Dillon nodded. “He’ll be steady with Cassidy and playful with Noah. He’s smart but patient. Confident but calm. He’s the one.”

Noah declared that they should name him Sparky on the grounds that it sounded like a fire dog, and Cassidy nodded in silent approval. “Sparky it is,” Bonnie declared. Gray grinned, looking pleased.

Dillon turned to put his clipboard back in his bag, and overheard Bonnie say quietly to Gray, “So. We’re getting a dog together.”

“You’ve been saying you wanted one for the kids.”
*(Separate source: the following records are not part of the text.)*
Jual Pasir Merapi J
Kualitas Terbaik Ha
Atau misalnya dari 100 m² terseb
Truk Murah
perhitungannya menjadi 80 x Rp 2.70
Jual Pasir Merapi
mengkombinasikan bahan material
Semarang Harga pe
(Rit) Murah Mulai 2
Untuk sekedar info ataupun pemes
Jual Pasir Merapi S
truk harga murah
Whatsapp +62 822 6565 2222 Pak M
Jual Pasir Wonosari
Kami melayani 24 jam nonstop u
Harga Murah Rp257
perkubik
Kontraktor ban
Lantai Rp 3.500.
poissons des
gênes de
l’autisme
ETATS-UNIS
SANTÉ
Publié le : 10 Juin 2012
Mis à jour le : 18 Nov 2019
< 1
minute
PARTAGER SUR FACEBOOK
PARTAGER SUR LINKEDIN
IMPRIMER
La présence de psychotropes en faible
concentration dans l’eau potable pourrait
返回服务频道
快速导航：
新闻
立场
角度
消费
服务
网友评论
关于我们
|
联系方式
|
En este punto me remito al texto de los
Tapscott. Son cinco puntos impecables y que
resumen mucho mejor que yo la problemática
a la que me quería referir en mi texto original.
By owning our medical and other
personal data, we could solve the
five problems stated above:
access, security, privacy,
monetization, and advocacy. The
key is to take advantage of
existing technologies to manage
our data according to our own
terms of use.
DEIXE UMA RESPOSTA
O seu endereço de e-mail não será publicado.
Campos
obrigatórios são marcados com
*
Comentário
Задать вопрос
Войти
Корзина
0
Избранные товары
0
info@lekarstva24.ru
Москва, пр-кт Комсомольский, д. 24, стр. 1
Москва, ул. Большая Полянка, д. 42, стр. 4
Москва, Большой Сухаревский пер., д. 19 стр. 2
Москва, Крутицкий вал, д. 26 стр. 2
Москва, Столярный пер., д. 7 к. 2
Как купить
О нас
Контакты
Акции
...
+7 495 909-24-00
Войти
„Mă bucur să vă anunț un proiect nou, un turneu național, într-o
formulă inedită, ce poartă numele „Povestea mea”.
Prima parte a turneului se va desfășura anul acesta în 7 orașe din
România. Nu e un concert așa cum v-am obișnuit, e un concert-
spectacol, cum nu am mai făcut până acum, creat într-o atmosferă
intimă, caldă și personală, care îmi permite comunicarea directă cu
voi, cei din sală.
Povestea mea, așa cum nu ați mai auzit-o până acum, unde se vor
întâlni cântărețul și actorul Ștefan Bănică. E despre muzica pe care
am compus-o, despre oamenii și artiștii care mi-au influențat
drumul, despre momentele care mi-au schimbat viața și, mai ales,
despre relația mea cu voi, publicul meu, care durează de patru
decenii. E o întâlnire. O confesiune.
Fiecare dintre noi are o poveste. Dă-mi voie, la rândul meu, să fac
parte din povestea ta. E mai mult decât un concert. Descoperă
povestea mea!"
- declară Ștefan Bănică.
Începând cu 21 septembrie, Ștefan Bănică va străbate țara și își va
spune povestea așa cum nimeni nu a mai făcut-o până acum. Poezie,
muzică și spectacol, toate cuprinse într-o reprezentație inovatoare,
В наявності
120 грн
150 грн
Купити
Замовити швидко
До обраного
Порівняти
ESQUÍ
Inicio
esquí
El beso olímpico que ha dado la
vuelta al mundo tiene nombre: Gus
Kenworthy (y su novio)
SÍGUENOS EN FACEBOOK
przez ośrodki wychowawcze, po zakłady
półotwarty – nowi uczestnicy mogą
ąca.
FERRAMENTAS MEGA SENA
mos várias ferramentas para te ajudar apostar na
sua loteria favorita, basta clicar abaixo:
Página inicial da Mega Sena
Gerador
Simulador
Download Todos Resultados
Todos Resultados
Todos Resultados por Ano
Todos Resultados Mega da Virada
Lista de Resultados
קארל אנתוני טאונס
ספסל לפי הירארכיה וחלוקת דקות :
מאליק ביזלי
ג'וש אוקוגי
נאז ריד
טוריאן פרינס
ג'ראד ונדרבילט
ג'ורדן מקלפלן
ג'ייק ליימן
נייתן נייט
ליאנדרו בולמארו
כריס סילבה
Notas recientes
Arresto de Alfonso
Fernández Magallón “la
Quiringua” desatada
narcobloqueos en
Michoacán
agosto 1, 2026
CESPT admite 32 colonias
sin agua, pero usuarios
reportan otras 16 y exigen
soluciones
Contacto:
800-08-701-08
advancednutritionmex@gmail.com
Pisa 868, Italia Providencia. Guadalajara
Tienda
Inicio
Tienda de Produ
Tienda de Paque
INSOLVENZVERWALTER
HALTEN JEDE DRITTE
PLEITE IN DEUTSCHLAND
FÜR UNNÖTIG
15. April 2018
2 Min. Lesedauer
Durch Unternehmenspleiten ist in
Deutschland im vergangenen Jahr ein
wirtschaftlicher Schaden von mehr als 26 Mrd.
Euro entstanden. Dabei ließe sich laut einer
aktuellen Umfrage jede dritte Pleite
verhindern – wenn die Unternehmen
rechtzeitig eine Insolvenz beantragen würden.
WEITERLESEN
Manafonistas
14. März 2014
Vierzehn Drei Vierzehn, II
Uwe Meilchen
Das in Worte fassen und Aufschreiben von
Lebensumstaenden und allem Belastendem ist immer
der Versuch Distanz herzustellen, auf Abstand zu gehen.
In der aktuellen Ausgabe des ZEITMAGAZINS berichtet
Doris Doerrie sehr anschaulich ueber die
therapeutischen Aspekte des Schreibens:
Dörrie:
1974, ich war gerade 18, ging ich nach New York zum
“This is a big commitment. Training. Vet bills. Boarding when we travel. He’ll be with us the rest of his life. Are you ready for all that?”

Gray’s voice was rough with emotion. “Honey, I’ve been ready. I’m just waiting for you to catch up.”

Bonnie leaned in to kiss Gray and Dillon studiously re-read a puppy care brochure he’d had memorized for years.

He scheduled a time with the breeder to give all the puppies their twelve week shots at the clinic the following week.